_EXERCISE:_
Could you copy the records below exactly, keeping none of the images?

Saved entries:
-=-=-=-=-
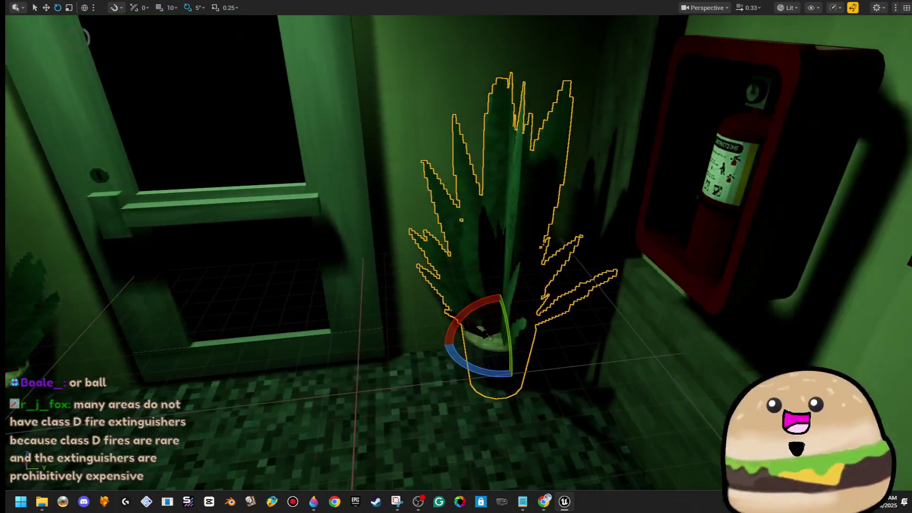
key("w")
mouse_move(539, 338)
left_mouse_down()
mouse_move(527, 339)
mouse_move(533, 366)
mouse_move(541, 336)
left_mouse_up()
left_click_drag(374, 316, 366, 316)
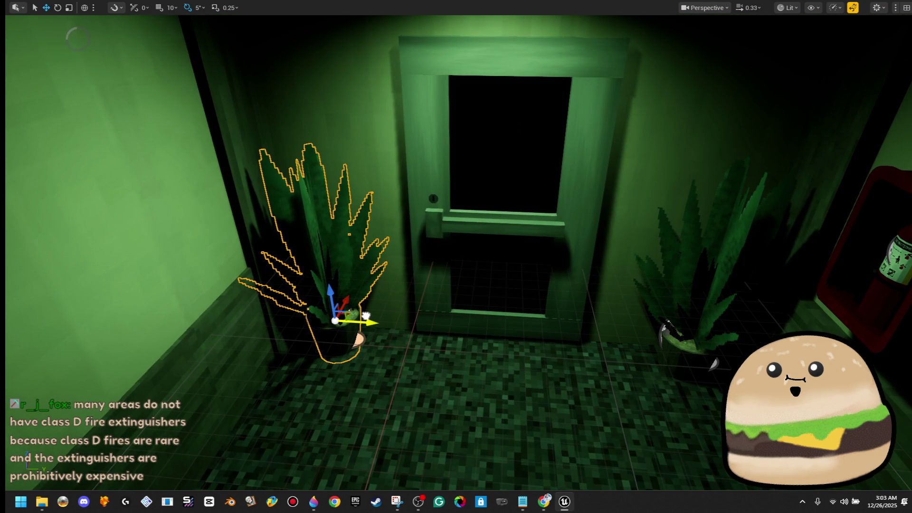
left_click(575, 274)
Inspect the door frame, the EXIT sign and the spotlight above it up close
key("f")
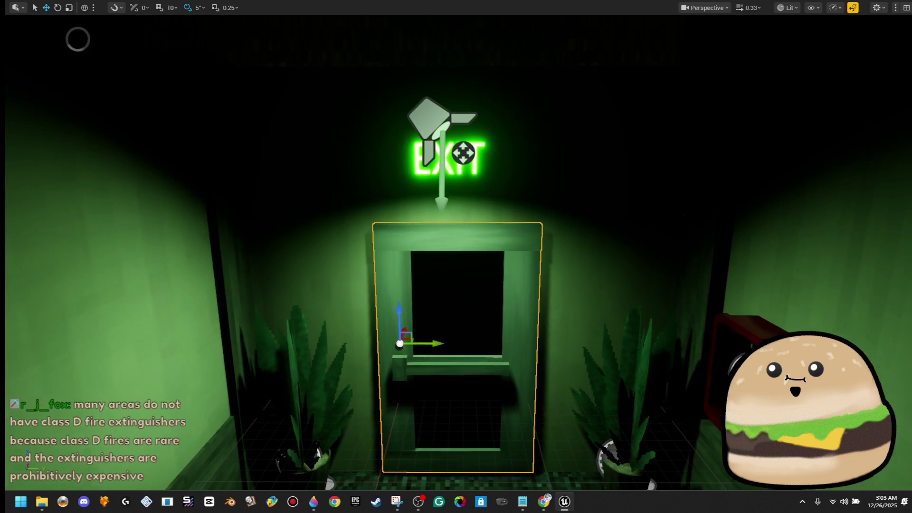
left_click(471, 164)
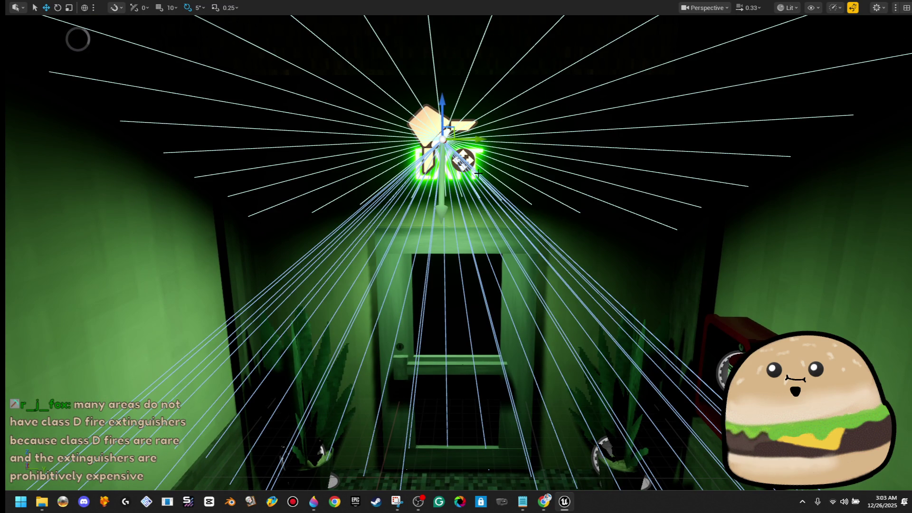
left_click(453, 169)
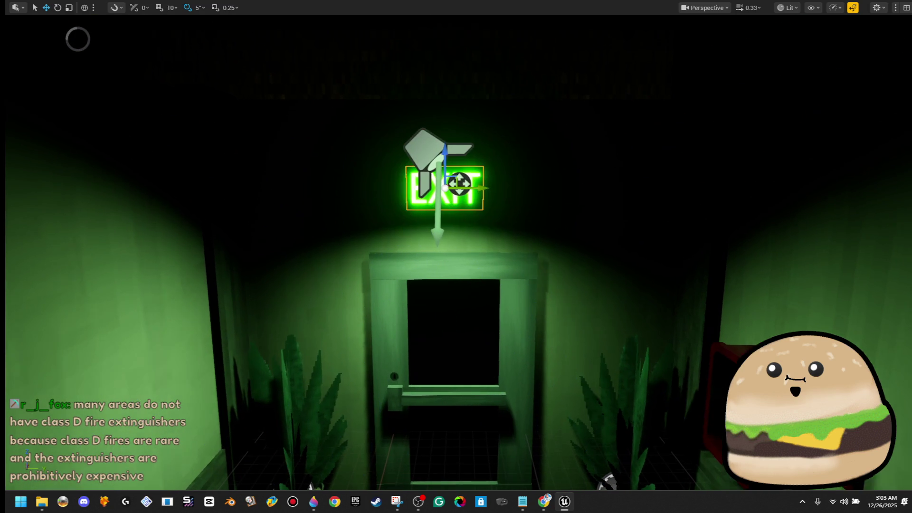
key("f")
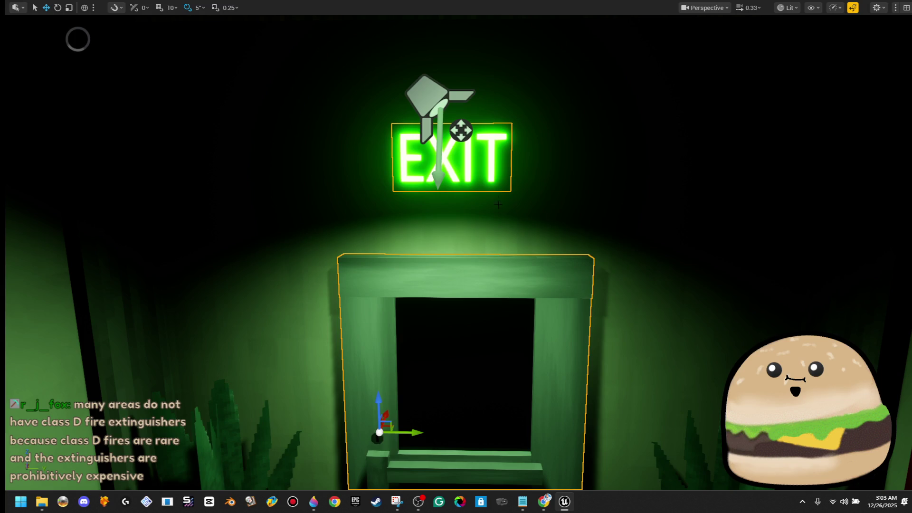
key("f")
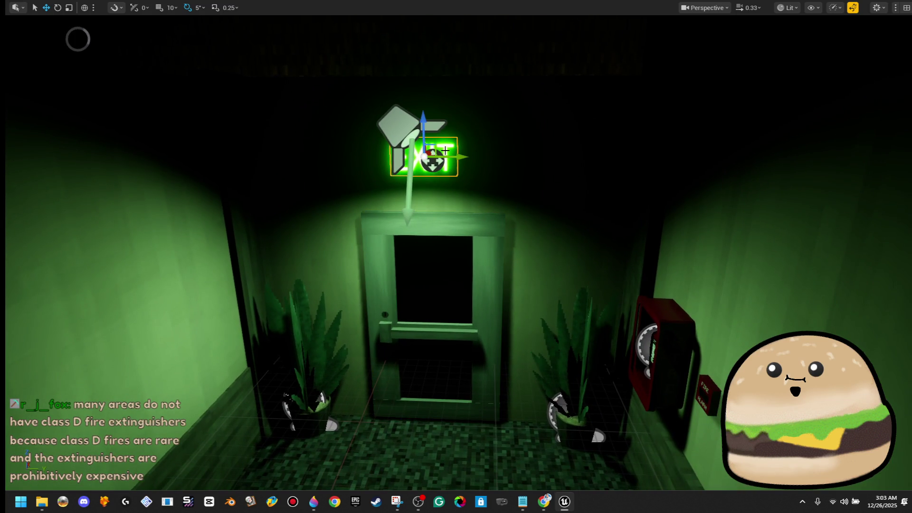
left_click(408, 134)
-=-=-=-=-
_WRITTEN RESPONSE:_
key("w")
mouse_move(539, 338)
left_mouse_down()
mouse_move(527, 339)
mouse_move(533, 366)
mouse_move(541, 336)
left_mouse_up()
left_click_drag(374, 316, 366, 316)
left_click(575, 274)
Inspect the door frame, the EXIT sign and the spotlight above it up close
key("f")
left_click(471, 164)
left_click(453, 169)
key("f")
key("f")
left_click(408, 134)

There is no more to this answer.